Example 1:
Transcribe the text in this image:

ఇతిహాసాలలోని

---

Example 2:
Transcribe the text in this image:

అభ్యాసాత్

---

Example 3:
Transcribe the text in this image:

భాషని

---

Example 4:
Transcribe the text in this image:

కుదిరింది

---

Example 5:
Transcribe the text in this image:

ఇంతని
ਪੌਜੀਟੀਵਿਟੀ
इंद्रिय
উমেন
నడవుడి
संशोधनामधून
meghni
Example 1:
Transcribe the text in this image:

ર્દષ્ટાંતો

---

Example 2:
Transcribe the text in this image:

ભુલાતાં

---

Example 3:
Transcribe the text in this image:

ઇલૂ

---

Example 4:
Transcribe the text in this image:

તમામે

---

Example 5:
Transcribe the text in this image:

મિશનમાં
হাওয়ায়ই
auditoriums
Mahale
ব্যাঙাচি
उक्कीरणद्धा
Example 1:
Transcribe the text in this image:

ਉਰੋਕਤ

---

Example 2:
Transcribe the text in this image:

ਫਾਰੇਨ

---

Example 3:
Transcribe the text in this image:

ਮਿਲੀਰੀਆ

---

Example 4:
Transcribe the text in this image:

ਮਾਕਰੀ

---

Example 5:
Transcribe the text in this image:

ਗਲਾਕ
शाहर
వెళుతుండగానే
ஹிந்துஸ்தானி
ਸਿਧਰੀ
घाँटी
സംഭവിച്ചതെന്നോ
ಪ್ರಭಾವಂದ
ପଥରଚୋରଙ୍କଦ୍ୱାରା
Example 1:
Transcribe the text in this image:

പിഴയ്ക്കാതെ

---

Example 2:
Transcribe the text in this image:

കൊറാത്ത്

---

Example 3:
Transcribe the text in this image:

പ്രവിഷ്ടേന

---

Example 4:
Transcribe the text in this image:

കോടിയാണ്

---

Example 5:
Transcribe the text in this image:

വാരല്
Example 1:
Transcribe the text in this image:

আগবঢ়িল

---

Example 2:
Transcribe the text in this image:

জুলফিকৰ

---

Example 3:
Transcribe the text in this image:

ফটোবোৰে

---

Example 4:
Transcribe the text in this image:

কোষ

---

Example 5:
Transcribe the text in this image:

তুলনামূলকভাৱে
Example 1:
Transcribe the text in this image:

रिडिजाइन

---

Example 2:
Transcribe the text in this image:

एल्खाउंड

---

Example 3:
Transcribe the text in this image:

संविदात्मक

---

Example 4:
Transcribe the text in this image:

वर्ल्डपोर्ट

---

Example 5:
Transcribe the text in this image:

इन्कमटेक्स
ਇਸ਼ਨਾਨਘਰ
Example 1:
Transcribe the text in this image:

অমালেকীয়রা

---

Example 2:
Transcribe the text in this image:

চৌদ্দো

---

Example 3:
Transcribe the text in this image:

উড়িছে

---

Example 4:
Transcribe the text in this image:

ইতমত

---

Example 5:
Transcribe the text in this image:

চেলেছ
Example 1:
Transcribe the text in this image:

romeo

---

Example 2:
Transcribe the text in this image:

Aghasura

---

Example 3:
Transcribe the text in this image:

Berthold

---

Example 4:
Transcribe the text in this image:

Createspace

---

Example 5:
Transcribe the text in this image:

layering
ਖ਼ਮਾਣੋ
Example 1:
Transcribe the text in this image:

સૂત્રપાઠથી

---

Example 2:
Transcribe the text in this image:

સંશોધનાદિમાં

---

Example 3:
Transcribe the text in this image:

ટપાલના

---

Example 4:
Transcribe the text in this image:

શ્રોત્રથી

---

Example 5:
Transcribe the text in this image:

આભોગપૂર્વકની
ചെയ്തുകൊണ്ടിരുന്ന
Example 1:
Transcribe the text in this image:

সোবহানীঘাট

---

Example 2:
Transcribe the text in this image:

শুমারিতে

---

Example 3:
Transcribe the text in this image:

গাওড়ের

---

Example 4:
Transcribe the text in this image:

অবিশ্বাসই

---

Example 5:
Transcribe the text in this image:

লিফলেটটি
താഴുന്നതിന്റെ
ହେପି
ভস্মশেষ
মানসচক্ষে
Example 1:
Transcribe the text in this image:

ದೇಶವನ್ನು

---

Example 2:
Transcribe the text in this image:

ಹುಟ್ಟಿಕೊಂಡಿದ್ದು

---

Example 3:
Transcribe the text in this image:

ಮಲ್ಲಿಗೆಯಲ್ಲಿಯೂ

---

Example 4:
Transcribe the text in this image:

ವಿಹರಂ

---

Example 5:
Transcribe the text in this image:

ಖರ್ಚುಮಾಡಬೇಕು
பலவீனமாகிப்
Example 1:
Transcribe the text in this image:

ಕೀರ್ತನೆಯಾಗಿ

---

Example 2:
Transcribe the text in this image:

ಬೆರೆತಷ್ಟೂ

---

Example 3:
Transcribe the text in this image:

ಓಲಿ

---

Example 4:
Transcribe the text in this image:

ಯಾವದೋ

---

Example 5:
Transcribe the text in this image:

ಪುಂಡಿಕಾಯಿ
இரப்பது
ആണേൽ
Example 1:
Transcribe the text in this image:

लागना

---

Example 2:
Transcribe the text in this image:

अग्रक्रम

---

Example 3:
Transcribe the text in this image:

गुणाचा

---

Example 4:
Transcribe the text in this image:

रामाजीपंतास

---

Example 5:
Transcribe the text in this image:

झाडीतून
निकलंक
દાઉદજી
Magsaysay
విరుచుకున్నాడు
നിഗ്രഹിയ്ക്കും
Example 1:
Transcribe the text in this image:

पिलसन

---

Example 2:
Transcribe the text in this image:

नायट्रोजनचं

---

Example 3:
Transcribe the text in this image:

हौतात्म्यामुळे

============================================================

Return each line of the data above verbatim.

Example 1:
Transcribe the text in this image:

ఇతిహాసాలలోని

---

Example 2:
Transcribe the text in this image:

అభ్యాసాత్

---

Example 3:
Transcribe the text in this image:

భాషని

---

Example 4:
Transcribe the text in this image:

కుదిరింది

---

Example 5:
Transcribe the text in this image:

ఇంతని
ਪੌਜੀਟੀਵਿਟੀ
इंद्रिय
উমেন
నడవుడి
संशोधनामधून
meghni
Example 1:
Transcribe the text in this image:

ર્દષ્ટાંતો

---

Example 2:
Transcribe the text in this image:

ભુલાતાં

---

Example 3:
Transcribe the text in this image:

ઇલૂ

---

Example 4:
Transcribe the text in this image:

તમામે

---

Example 5:
Transcribe the text in this image:

મિશનમાં
হাওয়ায়ই
auditoriums
Mahale
ব্যাঙাচি
उक्कीरणद्धा
Example 1:
Transcribe the text in this image:

ਉਰੋਕਤ

---

Example 2:
Transcribe the text in this image:

ਫਾਰੇਨ

---

Example 3:
Transcribe the text in this image:

ਮਿਲੀਰੀਆ

---

Example 4:
Transcribe the text in this image:

ਮਾਕਰੀ

---

Example 5:
Transcribe the text in this image:

ਗਲਾਕ
शाहर
వెళుతుండగానే
ஹிந்துஸ்தானி
ਸਿਧਰੀ
घाँटी
സംഭവിച്ചതെന്നോ
ಪ್ರಭಾವಂದ
ପଥରଚୋରଙ୍କଦ୍ୱାରା
Example 1:
Transcribe the text in this image:

പിഴയ്ക്കാതെ

---

Example 2:
Transcribe the text in this image:

കൊറാത്ത്

---

Example 3:
Transcribe the text in this image:

പ്രവിഷ്ടേന

---

Example 4:
Transcribe the text in this image:

കോടിയാണ്

---

Example 5:
Transcribe the text in this image:

വാരല്
Example 1:
Transcribe the text in this image:

আগবঢ়িল

---

Example 2:
Transcribe the text in this image:

জুলফিকৰ

---

Example 3:
Transcribe the text in this image:

ফটোবোৰে

---

Example 4:
Transcribe the text in this image:

কোষ

---

Example 5:
Transcribe the text in this image:

তুলনামূলকভাৱে
Example 1:
Transcribe the text in this image:

रिडिजाइन

---

Example 2:
Transcribe the text in this image:

एल्खाउंड

---

Example 3:
Transcribe the text in this image:

संविदात्मक

---

Example 4:
Transcribe the text in this image:

वर्ल्डपोर्ट

---

Example 5:
Transcribe the text in this image:

इन्कमटेक्स
ਇਸ਼ਨਾਨਘਰ
Example 1:
Transcribe the text in this image:

অমালেকীয়রা

---

Example 2:
Transcribe the text in this image:

চৌদ্দো

---

Example 3:
Transcribe the text in this image:

উড়িছে

---

Example 4:
Transcribe the text in this image:

ইতমত

---

Example 5:
Transcribe the text in this image:

চেলেছ
Example 1:
Transcribe the text in this image:

romeo

---

Example 2:
Transcribe the text in this image:

Aghasura

---

Example 3:
Transcribe the text in this image:

Berthold

---

Example 4:
Transcribe the text in this image:

Createspace

---

Example 5:
Transcribe the text in this image:

layering
ਖ਼ਮਾਣੋ
Example 1:
Transcribe the text in this image:

સૂત્રપાઠથી

---

Example 2:
Transcribe the text in this image:

સંશોધનાદિમાં

---

Example 3:
Transcribe the text in this image:

ટપાલના

---

Example 4:
Transcribe the text in this image:

શ્રોત્રથી

---

Example 5:
Transcribe the text in this image:

આભોગપૂર્વકની
ചെയ്തുകൊണ്ടിരുന്ന
Example 1:
Transcribe the text in this image:

সোবহানীঘাট

---

Example 2:
Transcribe the text in this image:

শুমারিতে

---

Example 3:
Transcribe the text in this image:

গাওড়ের

---

Example 4:
Transcribe the text in this image:

অবিশ্বাসই

---

Example 5:
Transcribe the text in this image:

লিফলেটটি
താഴുന്നതിന്റെ
ହେପି
ভস্মশেষ
মানসচক্ষে
Example 1:
Transcribe the text in this image:

ದೇಶವನ್ನು

---

Example 2:
Transcribe the text in this image:

ಹುಟ್ಟಿಕೊಂಡಿದ್ದು

---

Example 3:
Transcribe the text in this image:

ಮಲ್ಲಿಗೆಯಲ್ಲಿಯೂ

---

Example 4:
Transcribe the text in this image:

ವಿಹರಂ

---

Example 5:
Transcribe the text in this image:

ಖರ್ಚುಮಾಡಬೇಕು
பலவீனமாகிப்
Example 1:
Transcribe the text in this image:

ಕೀರ್ತನೆಯಾಗಿ

---

Example 2:
Transcribe the text in this image:

ಬೆರೆತಷ್ಟೂ

---

Example 3:
Transcribe the text in this image:

ಓಲಿ

---

Example 4:
Transcribe the text in this image:

ಯಾವದೋ

---

Example 5:
Transcribe the text in this image:

ಪುಂಡಿಕಾಯಿ
இரப்பது
ആണേൽ
Example 1:
Transcribe the text in this image:

लागना

---

Example 2:
Transcribe the text in this image:

अग्रक्रम

---

Example 3:
Transcribe the text in this image:

गुणाचा

---

Example 4:
Transcribe the text in this image:

रामाजीपंतास

---

Example 5:
Transcribe the text in this image:

झाडीतून
निकलंक
દાઉદજી
Magsaysay
విరుచుకున్నాడు
നിഗ്രഹിയ്ക്കും
Example 1:
Transcribe the text in this image:

पिलसन

---

Example 2:
Transcribe the text in this image:

नायट्रोजनचं

---

Example 3:
Transcribe the text in this image:

हौतात्म्यामुळे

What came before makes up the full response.